Brano citato –
_ _ _ _ _
Un cantautore come Guccini, mons. Matteo Maria Zuppi, arcivescovo di Bologna e ragazzi di seconda media insieme sullo stesso treno, perché?


Un poeta ad Auschwitz (Adorno ha torto)
Guccini con il vescovo Zuppi ad Auschwitz
Ferdinando Camon

Venerdì avverrà un fatto che Theodor W. Adorno riteneva impossibile: un poeta (o cantante, che è lo stesso), che ha scritto una poesia (o una canzone, che è lo stesso) su Auschwitz, andrà a visitare Auschwitz. Si tratta di Francesco Guccini. Parte oggi in treno, da Milano, dal binario 21, quello da cui partivano i treni degli ebrei. Ci va insieme con un vescovo, Matteo Maria Zuppi che è padre nella Chiesa di Bologna, e con una classe di seconda media. Dunque, la poesia, la fede e l’innocenza entrano in Auschwitz.
_ _ _ _ _
Dati forniti –
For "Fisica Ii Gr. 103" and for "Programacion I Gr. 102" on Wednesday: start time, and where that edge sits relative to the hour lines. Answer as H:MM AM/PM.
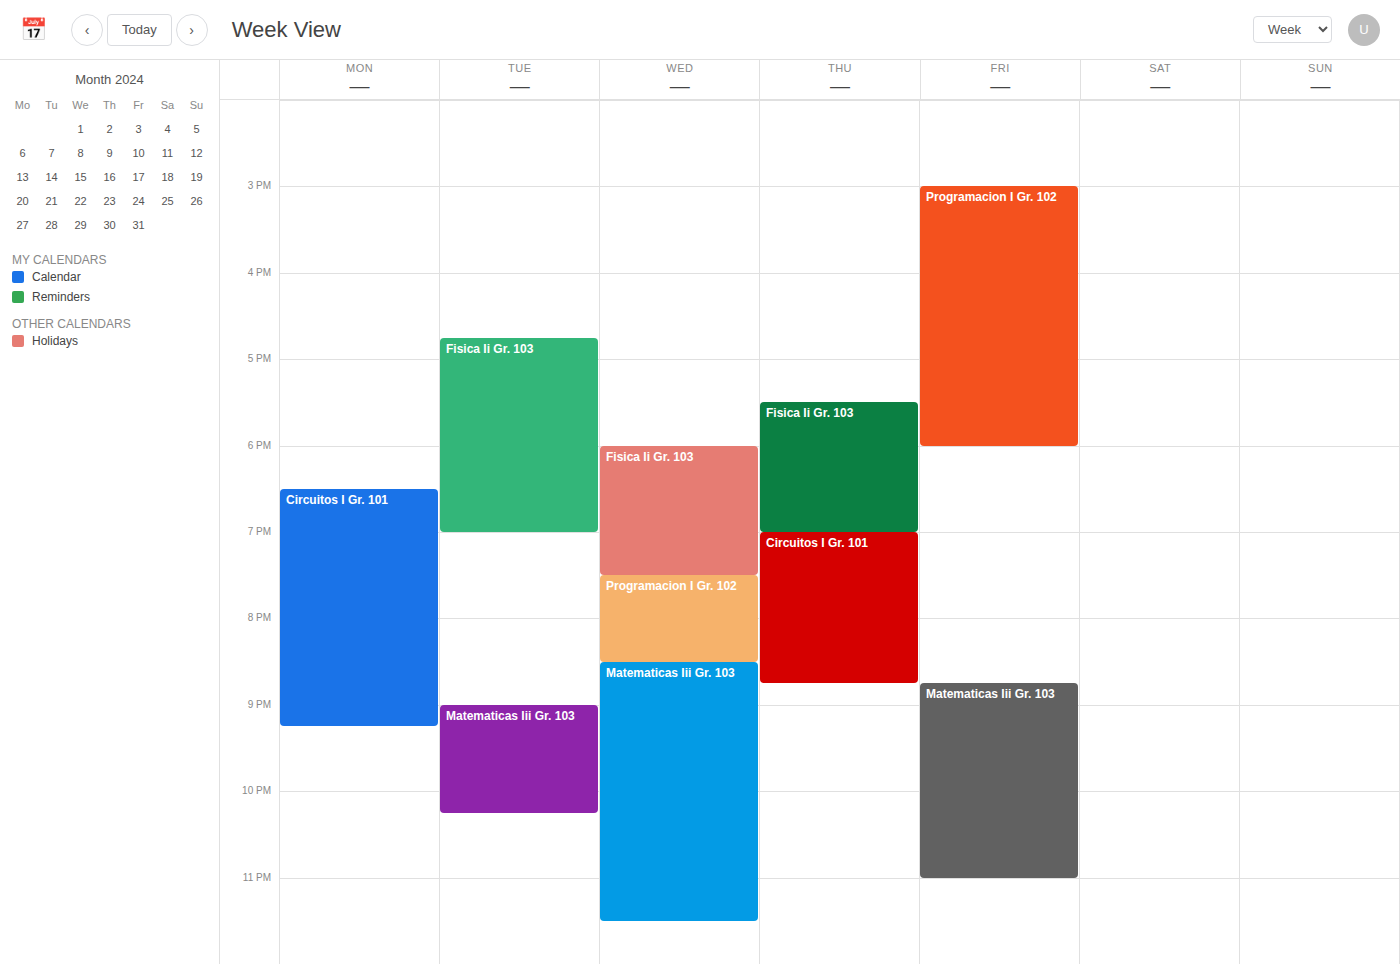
_ _ _ _ _
Istruzioni del compito –
• A. Elenca tutte le persone indicate per nome nel brano su Guccini ad Auschwitz.
• B. Trascrivi la parte del brano su Guccini ad Auschwitz compresa tra «Un cantautore come» e «(Adorno ha torto)», estremi inclusi.
I dati non servono per svolgere l'esercizio.

Soluzioni dell'esercizio –
• A.
Francesco Guccini
Matteo Maria Zuppi
Ferdinando Camon
Theodor W. Adorno

• B.
Un cantautore come Guccini, mons. Matteo Maria Zuppi, arcivescovo di Bologna e ragazzi di seconda media insieme sullo stesso treno, perché?


Un poeta ad Auschwitz (Adorno ha torto)